**Problemas**
a) Duplica el fragmento del texto sobre los placeres culpables que va desde "La paradoja está" hasta "nadie ose interrumpirnos.".
b) Retoma el texto sobre los placeres culpables y continúalo a partir de su última oración.

7 de septiembre de 2010

Placeres culpables: Me asusta, pero me gusta

El concepto “placer culpable” siempre ha despertado mis sospechas. Es una rótula tan confusa como arbitraria, que supone en sí misma una contradicción: anular el placer con la culpabilidad. Por qué, digo yo, darle tanta importancia a estos lujos inocentes, que no cambian el curso de la historia sino sólo ayudan a pasar un rato agradable y clandestino; en el caso del cine, tapada con un chal de polar y sin más compañía que algún placer dulce, y también culpable.

La paradoja está en que solitos nos pisamos la cola, porque luego de revelar nuestros bochornosos afectos los opacamos con explicaciones del tipo: “si es sólo para descansar la mente después de un día agotador” o “es la típica comedia tonta para relajarse”. Nadie nos pide explicaciones, pero insistimos en resguardarnos en frases que no hacen más que resaltar nuestra escondida culpabilidad.

Por eso, hoy propongo un acto liberador: nombrar sin miedo esas películas que SIEMPRE detienen nuestro zapping, activan nuestros lloriqueos más indignos, nos hacen repetir frases de memoria y rezar porque nadie ose interrumpirnos.

**Datos registrados**

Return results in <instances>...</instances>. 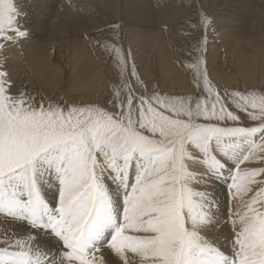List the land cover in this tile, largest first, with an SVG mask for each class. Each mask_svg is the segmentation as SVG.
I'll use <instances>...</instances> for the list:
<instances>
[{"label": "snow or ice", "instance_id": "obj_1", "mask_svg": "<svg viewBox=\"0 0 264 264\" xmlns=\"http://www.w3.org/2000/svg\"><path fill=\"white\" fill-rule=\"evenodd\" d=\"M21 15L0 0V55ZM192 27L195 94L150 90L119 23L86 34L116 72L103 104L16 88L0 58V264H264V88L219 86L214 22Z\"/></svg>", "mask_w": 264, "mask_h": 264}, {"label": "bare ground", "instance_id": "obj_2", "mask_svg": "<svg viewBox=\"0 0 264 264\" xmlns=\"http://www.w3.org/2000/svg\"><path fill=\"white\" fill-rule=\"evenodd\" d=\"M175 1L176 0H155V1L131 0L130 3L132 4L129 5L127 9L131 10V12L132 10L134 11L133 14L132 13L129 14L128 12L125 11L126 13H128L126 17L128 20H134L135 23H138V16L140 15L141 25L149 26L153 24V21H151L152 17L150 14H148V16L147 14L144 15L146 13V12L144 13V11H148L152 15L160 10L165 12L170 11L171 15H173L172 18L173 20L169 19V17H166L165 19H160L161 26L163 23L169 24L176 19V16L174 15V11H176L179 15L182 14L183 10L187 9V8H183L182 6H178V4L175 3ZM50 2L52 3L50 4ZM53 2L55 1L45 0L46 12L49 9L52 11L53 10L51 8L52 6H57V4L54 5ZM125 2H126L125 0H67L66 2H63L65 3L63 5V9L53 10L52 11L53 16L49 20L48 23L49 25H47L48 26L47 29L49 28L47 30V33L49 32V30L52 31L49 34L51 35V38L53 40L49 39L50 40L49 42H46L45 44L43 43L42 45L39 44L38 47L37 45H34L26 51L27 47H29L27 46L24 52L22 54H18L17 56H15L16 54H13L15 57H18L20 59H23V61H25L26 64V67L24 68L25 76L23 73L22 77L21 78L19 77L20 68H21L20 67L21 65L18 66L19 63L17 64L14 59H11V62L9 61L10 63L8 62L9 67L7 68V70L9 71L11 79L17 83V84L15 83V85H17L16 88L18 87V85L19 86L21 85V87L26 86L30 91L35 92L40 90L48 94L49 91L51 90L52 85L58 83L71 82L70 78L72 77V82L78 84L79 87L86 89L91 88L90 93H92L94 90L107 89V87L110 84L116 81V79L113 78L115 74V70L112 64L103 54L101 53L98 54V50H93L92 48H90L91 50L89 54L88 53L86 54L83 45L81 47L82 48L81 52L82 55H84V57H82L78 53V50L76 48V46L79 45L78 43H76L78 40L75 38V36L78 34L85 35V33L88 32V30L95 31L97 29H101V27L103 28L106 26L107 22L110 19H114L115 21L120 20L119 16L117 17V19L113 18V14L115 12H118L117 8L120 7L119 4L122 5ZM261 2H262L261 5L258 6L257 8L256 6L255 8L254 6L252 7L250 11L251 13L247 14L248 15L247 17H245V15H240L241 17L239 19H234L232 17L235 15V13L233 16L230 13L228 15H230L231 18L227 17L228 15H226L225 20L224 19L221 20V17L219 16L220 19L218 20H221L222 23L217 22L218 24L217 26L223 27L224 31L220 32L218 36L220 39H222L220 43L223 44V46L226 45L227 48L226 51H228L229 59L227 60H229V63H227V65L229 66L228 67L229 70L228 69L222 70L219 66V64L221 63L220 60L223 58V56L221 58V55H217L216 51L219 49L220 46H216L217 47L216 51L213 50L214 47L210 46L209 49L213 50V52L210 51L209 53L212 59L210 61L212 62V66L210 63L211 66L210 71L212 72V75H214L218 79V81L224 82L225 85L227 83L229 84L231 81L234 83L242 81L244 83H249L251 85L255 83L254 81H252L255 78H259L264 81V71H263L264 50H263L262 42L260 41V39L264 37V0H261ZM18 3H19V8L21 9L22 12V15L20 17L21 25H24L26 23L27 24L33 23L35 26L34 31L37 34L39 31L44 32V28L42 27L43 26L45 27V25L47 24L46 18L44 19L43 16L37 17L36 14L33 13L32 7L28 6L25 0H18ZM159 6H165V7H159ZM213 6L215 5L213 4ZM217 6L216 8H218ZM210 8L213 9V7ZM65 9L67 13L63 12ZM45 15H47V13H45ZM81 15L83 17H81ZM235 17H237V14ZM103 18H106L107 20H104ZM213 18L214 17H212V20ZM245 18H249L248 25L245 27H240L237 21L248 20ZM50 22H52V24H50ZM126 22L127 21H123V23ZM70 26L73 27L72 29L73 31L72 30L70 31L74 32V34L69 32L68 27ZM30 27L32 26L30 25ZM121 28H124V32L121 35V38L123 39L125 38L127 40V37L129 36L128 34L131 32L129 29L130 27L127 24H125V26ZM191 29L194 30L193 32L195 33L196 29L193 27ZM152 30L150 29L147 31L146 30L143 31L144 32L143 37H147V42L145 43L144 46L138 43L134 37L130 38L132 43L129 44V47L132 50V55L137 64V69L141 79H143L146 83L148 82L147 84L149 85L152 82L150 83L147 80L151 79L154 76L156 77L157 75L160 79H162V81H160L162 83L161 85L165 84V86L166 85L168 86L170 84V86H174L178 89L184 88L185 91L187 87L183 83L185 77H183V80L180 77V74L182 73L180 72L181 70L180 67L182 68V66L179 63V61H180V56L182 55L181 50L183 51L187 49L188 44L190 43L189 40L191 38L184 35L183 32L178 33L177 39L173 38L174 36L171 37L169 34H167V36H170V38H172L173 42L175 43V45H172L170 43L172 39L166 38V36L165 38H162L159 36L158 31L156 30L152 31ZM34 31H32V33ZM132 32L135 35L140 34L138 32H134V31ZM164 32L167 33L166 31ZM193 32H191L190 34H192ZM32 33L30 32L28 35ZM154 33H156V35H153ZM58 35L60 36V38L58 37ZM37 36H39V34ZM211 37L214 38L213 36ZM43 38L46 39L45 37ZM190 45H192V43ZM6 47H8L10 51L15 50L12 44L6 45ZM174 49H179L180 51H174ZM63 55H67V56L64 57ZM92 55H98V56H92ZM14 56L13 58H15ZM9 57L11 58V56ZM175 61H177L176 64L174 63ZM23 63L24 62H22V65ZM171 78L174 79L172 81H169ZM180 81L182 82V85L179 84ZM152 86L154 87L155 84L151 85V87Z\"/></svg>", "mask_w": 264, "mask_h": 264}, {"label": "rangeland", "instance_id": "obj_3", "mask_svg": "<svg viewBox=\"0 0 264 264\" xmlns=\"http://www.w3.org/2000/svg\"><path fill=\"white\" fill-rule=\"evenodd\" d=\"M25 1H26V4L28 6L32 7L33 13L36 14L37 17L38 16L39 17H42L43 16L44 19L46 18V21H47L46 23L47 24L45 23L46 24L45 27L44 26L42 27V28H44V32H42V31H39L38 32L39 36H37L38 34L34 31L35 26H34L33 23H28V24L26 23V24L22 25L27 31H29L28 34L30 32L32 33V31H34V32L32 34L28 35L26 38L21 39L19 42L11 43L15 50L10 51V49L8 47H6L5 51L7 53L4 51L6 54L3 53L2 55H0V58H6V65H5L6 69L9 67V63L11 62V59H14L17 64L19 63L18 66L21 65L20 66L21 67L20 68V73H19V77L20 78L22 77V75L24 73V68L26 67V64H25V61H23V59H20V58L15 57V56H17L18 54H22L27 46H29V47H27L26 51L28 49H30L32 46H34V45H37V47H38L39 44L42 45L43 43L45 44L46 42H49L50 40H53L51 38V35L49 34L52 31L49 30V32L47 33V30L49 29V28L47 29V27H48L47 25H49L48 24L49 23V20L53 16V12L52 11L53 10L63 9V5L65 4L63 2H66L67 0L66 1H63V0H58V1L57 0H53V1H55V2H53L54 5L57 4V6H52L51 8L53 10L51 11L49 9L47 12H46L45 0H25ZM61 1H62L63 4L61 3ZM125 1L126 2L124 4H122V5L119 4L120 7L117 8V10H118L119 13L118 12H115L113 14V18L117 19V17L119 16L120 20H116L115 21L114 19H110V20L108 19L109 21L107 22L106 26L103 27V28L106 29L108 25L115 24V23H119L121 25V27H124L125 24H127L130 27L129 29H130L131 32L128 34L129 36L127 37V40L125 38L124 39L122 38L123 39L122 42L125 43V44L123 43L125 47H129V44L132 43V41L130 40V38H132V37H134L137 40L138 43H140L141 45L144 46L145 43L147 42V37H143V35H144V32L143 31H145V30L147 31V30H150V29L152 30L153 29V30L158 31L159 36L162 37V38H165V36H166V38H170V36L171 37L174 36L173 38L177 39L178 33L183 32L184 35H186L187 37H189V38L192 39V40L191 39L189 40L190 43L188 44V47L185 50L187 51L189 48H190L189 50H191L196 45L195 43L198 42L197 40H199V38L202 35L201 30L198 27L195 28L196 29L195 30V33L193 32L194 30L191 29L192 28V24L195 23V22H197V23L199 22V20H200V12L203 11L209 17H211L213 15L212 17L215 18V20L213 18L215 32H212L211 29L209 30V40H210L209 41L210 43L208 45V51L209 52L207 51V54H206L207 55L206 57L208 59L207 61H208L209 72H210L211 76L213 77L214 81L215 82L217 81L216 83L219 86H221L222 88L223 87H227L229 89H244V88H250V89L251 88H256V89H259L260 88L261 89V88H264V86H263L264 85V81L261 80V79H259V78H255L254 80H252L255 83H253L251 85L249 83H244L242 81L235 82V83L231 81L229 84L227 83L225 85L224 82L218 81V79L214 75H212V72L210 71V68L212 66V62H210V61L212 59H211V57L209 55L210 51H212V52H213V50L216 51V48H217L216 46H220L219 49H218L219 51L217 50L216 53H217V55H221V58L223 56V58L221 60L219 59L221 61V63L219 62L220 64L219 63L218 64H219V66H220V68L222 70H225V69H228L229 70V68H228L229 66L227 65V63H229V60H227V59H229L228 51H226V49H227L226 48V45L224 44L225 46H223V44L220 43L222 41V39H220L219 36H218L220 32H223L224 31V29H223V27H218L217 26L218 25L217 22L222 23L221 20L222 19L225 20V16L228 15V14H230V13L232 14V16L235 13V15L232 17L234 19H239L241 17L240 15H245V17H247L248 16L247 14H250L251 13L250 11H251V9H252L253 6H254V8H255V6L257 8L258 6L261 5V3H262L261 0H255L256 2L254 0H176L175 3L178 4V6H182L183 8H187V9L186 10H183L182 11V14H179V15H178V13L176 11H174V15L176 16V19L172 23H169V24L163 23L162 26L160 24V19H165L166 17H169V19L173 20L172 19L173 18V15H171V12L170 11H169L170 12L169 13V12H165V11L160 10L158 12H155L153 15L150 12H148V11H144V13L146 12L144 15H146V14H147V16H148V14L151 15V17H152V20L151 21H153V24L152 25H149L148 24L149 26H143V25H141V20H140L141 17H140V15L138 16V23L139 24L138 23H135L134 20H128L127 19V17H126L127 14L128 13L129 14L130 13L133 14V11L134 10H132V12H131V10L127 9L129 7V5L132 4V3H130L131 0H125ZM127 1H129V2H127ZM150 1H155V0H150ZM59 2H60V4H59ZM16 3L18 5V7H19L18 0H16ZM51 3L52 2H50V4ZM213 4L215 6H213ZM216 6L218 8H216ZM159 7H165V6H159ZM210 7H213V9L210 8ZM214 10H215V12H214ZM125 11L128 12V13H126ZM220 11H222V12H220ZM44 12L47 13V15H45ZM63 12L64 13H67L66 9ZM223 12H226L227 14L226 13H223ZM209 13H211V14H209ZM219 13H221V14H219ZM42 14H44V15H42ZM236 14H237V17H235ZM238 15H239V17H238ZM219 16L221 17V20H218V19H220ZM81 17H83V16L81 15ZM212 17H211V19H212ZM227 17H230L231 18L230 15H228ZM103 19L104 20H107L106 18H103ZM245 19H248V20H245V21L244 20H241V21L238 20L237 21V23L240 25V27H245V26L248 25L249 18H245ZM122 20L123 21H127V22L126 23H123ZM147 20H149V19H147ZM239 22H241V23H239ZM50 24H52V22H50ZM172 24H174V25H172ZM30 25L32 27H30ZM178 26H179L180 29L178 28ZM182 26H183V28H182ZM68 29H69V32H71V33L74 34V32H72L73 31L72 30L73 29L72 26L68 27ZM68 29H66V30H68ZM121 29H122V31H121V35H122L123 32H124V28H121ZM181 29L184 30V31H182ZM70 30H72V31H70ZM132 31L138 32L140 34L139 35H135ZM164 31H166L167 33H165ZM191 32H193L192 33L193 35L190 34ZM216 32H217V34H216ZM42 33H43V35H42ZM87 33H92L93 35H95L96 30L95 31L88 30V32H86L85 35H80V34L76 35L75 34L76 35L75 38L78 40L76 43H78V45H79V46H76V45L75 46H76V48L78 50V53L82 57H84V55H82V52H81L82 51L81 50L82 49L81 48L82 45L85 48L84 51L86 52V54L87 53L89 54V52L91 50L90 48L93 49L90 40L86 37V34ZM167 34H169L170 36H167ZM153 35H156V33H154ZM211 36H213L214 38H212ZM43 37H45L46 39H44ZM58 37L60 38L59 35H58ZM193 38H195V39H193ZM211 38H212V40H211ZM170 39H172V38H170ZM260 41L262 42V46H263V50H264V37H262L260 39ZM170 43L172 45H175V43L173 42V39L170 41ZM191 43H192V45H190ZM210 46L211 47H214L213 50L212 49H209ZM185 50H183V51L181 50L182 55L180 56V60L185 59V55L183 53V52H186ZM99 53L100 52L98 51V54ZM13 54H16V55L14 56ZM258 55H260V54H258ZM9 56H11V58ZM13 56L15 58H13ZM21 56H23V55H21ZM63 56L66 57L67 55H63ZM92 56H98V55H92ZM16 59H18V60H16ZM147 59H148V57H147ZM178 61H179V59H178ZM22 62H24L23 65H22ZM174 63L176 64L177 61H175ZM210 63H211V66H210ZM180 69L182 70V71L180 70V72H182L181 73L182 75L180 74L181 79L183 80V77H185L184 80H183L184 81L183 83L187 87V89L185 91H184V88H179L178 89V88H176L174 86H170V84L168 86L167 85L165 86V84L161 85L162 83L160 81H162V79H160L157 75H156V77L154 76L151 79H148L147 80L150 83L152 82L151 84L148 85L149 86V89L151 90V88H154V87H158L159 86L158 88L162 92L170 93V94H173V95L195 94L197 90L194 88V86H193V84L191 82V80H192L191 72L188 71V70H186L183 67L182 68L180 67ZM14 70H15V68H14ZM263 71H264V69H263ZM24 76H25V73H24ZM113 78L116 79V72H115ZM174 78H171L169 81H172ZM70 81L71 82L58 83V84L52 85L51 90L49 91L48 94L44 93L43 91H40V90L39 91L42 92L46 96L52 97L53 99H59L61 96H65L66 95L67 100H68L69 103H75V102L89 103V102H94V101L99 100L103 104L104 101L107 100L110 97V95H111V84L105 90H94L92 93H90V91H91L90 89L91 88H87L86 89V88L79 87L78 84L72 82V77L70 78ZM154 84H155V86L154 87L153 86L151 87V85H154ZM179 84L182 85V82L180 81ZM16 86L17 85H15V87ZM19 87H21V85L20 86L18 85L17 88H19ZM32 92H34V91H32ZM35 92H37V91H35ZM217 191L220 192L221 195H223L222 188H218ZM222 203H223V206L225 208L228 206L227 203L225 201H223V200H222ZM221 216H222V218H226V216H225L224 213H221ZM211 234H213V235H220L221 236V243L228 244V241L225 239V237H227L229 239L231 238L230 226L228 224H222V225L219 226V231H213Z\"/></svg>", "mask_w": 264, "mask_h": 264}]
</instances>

**Resultados obtenidos**
a)
La paradoja está en que solitos nos pisamos la cola, porque luego de revelar nuestros bochornosos afectos los opacamos con explicaciones del tipo: “si es sólo para descansar la mente después de un día agotador” o “es la típica comedia tonta para relajarse”. Nadie nos pide explicaciones, pero insistimos en resguardarnos en frases que no hacen más que resaltar nuestra escondida culpabilidad.

Por eso, hoy propongo un acto liberador: nombrar sin miedo esas películas que SIEMPRE detienen nuestro zapping, activan nuestros lloriqueos más indignos, nos hacen repetir frases de memoria y rezar porque nadie ose interrumpirnos.

b)
Parto yo.

El descanso. Que una chica igual a Cameron Díaz se escape de su mansión en LA a pasar penas de amor en una cabaña, en medio de la campiña inglesa con chimenea 2.0; que justo le toque la puerta un chico igual a Jude Law; que sea viudo, sensible, intelectual y exitoso, en busca de ser amado y una madre para sus dos encantadoras y no-mimadas hijas. ¿¡No será mucho!? ¡No será un insulto para la sensibilidad de la espectadora!? En cierta forma sí. Pero a veces es bueno que te falten el respeto.

Grease. Este placer culpable encierra otro: La música de Olivia Newton- John (lo dije y qué). Los “números” musicales con bailarines y sonidos que aparecen de la nada me producen cierto escozor, pero al mismo tiempo un deseo irrefrenable de bailar, cantar y correr por los prados con ellos. Dado que no he tenido la ocasión, me proyecto en Olivia, su traje negro al vacío y la cara de bobo de Travolta. Un clásico.


La Novicia Rebelde. Sí, la he visto más de una vez. Sí, me sé “do, a dear, a female dear”. Sí, repetí los diálogos frente la pantalla y todavía me acuerdo de algunos. Sí, pagaría 100 euros por un tour por las locaciones de la película en Salzburgo, cantando en un bus lleno de jubilados vestidos a la usanza y con cámara en mano… (ésta fue difícil…)

Mentiroso, mentiroso. A Jim Carrey lo quiero en todas. Con cara de nada en Eterno Resplandor , hiperventilado en todas sus otras películas, e insufrible en Mentiroso, mentiroso. Verlo incapacitado de mentir es presenciar la estupidez en su nivel más puro, lo que trae momentos soberbios, como cuando sale de un ascensor lleno de gente asfixiada con el olor de un “gas anónimo”, se da vuelta y confiesa“!Fui yo!”. GENIAL.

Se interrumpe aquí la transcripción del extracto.